Dr. Lise M. Bjerre is an epidemiologist and a family physician. She is the inaugural University of Ottawa and Institut du Savoir Montfort Chair in Family Medicine, (a position she has held since January 1st, 2021), a researcher with the Department of Family Medicine at the University of Ottawa and a practicing family physician working at the Active Care Medical Clinic in Kanata. Her research focuses on access to primary health care (particularly for vulnerable and underserved populations, including Francophones minorities and rural populations medication in primary care), and on the appropriate use of medications at the population level. She also conducts evidence-based knowledge syntheses to improve clinical practice and to foster patient involvement in managing their own health. In addition, she uses artificial intelligence (AI) in combination with population databases as a means to make better use of existing data resource.
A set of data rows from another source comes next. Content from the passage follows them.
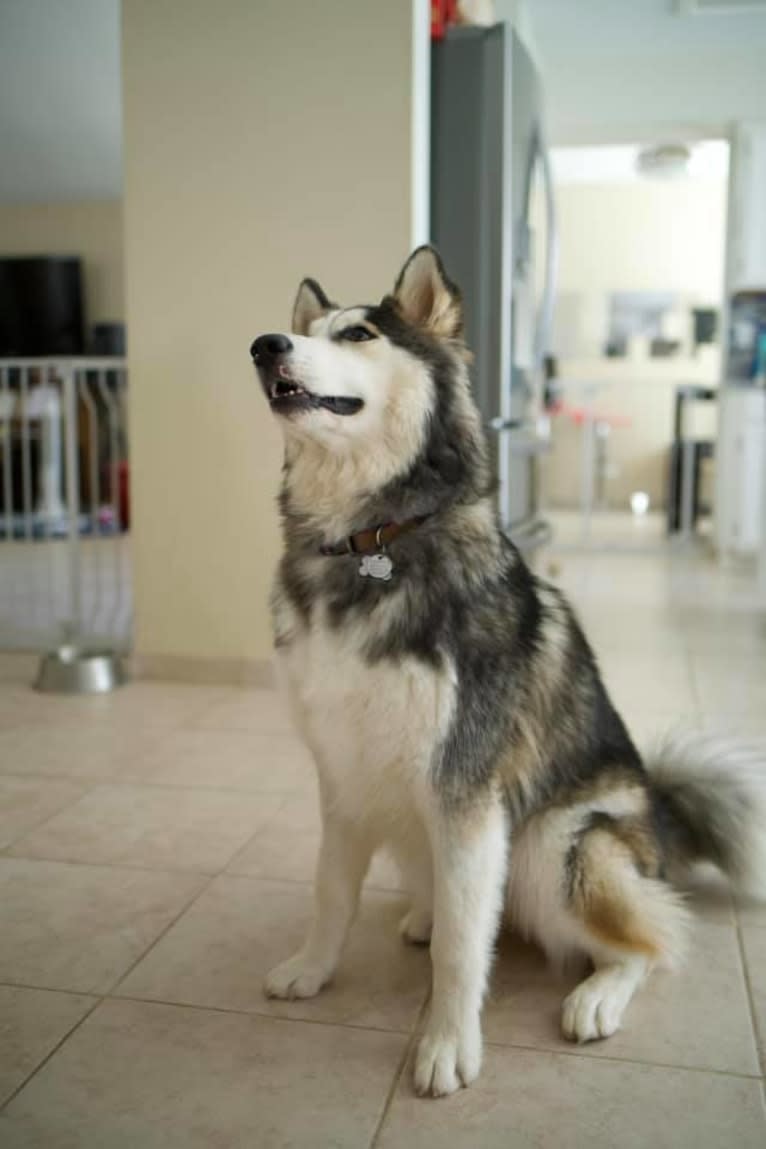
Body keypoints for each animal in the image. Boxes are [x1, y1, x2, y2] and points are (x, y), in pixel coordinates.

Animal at [250, 247, 766, 1098]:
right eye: (304, 328)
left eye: (357, 333)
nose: (264, 346)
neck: (370, 542)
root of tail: (658, 819)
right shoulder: (344, 770)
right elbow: (332, 890)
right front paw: (310, 968)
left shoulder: (468, 793)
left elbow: (465, 948)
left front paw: (446, 1044)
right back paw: (423, 915)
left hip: (552, 845)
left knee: (654, 940)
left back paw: (597, 995)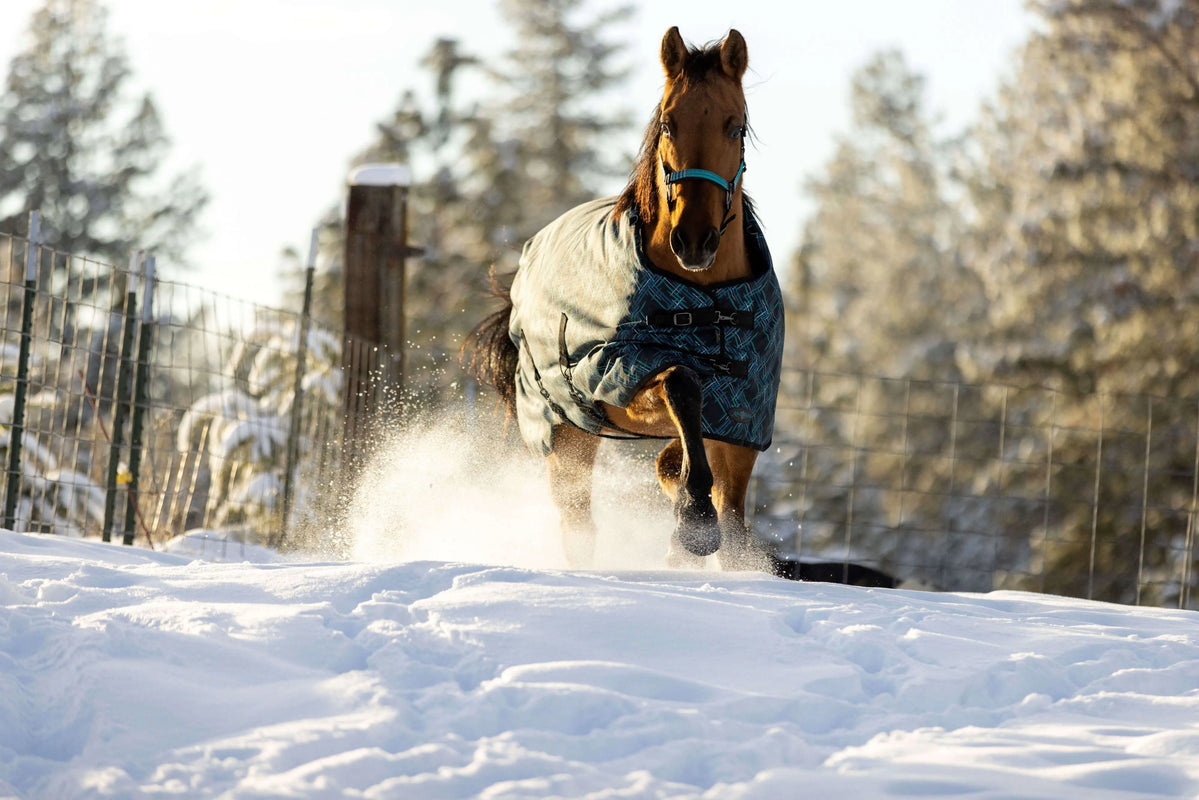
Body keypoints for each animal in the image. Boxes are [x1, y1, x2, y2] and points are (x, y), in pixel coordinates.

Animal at [468, 27, 785, 572]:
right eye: (668, 123)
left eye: (735, 126)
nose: (694, 241)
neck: (708, 300)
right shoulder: (622, 372)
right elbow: (681, 382)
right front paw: (693, 519)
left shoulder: (742, 419)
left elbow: (731, 524)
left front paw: (690, 523)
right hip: (567, 436)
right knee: (578, 528)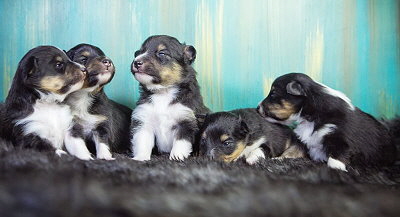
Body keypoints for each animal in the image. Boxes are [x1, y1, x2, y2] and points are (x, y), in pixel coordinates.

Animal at [258, 72, 396, 171]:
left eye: (273, 93)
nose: (257, 107)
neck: (312, 115)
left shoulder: (340, 140)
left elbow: (335, 159)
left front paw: (335, 170)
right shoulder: (303, 141)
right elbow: (291, 152)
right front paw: (277, 159)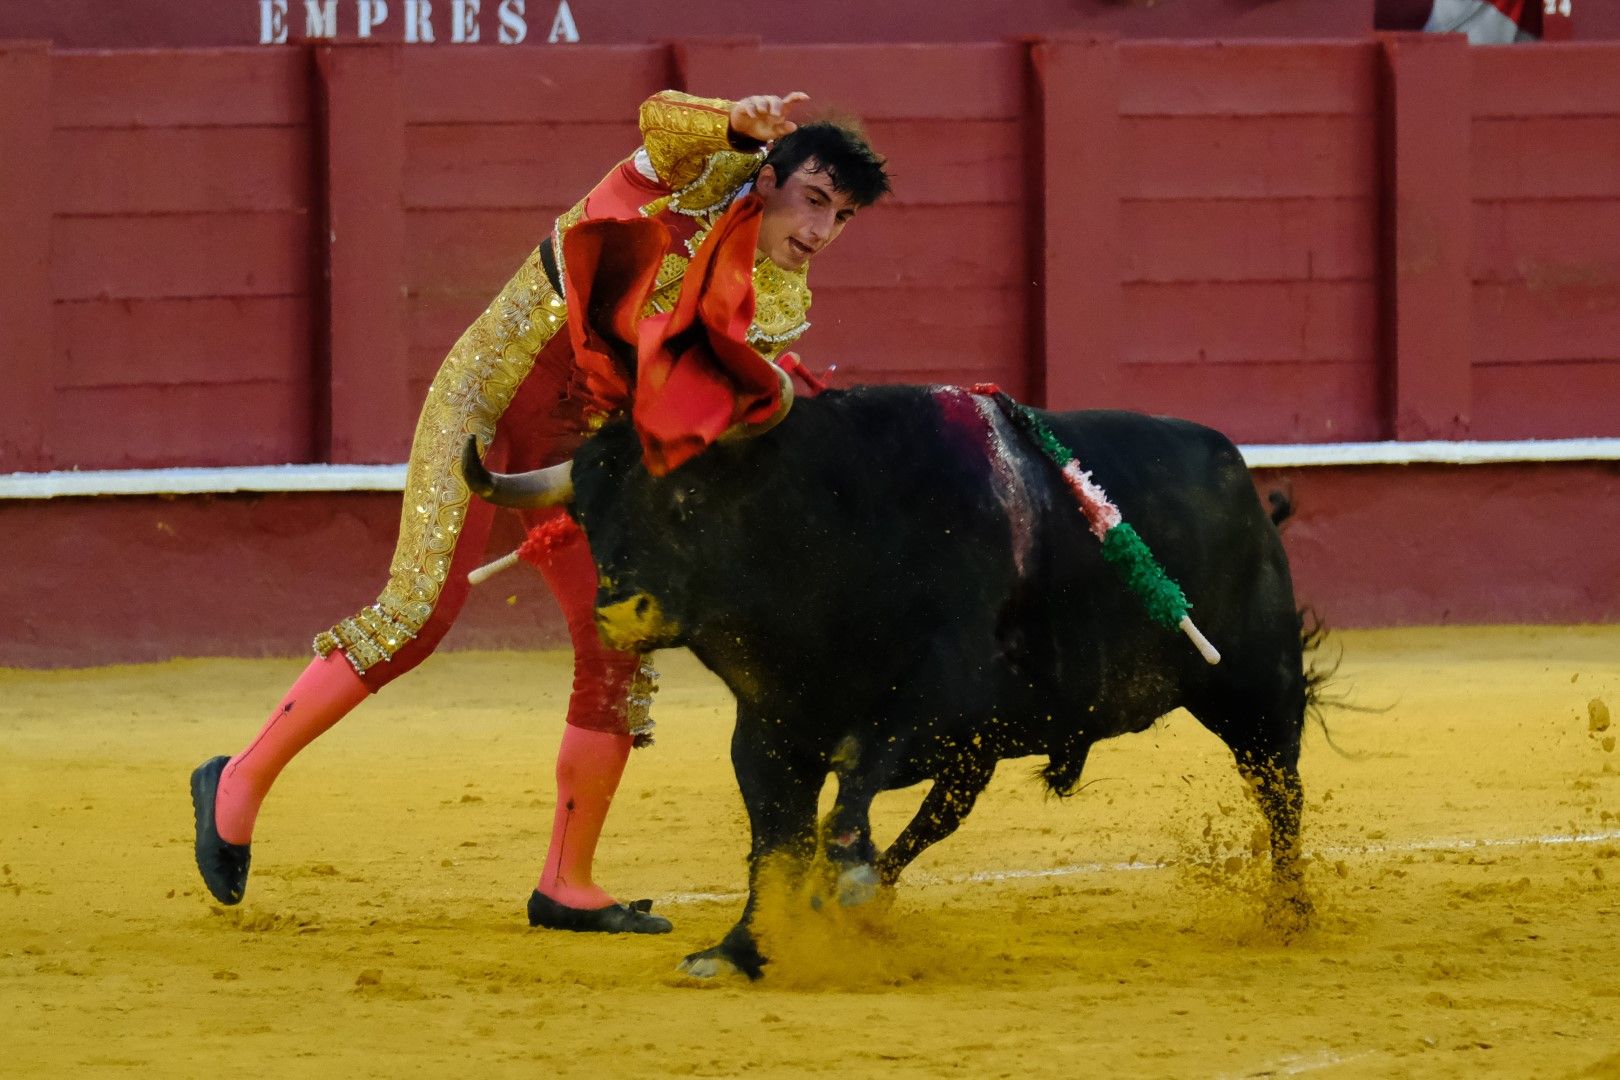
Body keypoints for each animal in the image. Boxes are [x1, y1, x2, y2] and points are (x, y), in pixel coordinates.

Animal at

Since joining the Department of Family Medicine at the University of Ottawa in June 2010, she has been successful in obtaining funding as principal investigator (PI) from the Canadian Institutes of Health Research (CIHR) for two projects that use Ontario’s large health administrative databases (ICES data). These include her study on the effect of Post-discharge Outpatient Care on unplanned readmissions (the EPOC-readmission study), and her newest CIHR grant that focuses on assessing Potentially Inappropriate prescribing (PIP) in Ontario’s elderly population (the PIP-STOPP study). She is also the principal investigator on a grant funded by the Ontario Ministry of Health through the Bruyere Centre for Learning and Research in Long-Term Care (CLRI) whose aim is to validate tools to identify PIP using health administrative data, by comparing their performance when applied to clinical data, which is considered the gold standard.
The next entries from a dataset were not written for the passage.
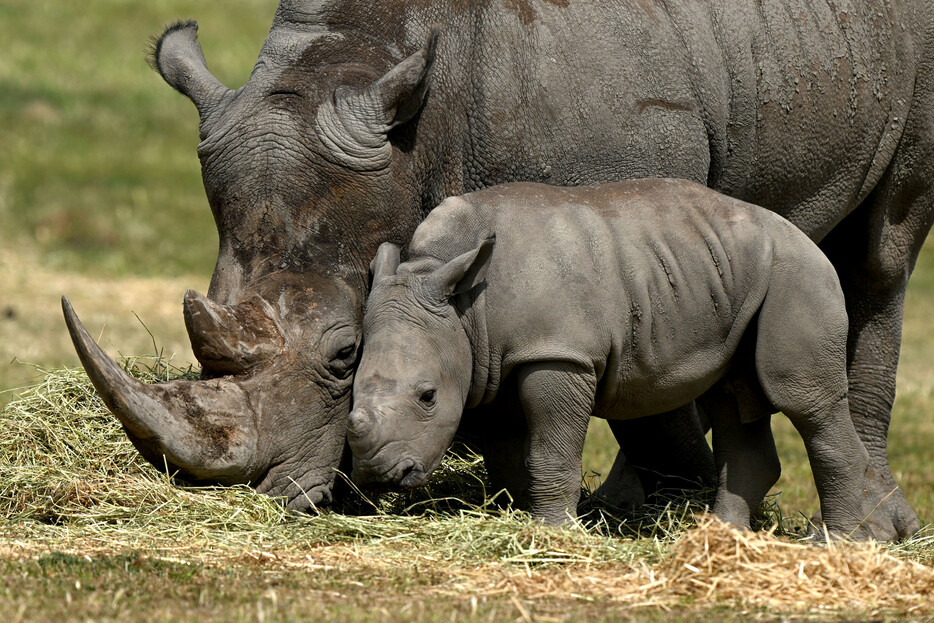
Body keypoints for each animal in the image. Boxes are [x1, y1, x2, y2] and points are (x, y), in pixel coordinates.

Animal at [348, 178, 896, 540]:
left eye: (427, 396)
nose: (381, 475)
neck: (457, 300)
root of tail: (809, 238)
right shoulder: (495, 363)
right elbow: (507, 454)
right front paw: (526, 518)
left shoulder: (560, 355)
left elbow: (550, 449)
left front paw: (556, 533)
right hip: (734, 275)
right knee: (734, 397)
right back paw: (715, 537)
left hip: (798, 273)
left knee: (802, 399)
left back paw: (833, 545)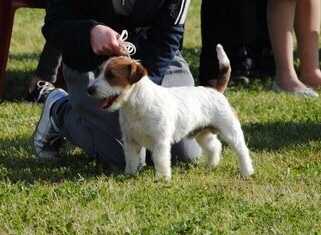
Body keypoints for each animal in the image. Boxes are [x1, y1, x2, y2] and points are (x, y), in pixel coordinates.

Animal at [87, 44, 252, 180]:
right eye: (98, 72)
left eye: (111, 75)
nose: (89, 90)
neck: (136, 105)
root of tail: (216, 90)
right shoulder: (130, 141)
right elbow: (131, 160)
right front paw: (129, 174)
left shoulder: (160, 142)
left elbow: (161, 161)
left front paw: (163, 179)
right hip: (203, 133)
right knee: (214, 146)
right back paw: (211, 165)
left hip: (230, 130)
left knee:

She is also co-investigator on a large CIHR-funded Drug Safety and Effectiveness Network (DSEN) initiative, the NETMAN collaborating center, using network meta-analyses and related methods to answer questions about drug safety and effectiveness (co-PIs: David Moher and Edward Mills). She has also joined a large team that focus on the development of deprescribing guidelines for the elderly (PI: Barbra Farrell), also funded by the Ontario Ministry of Health as part of the Ontario Pharmacy Research Network (OPEN).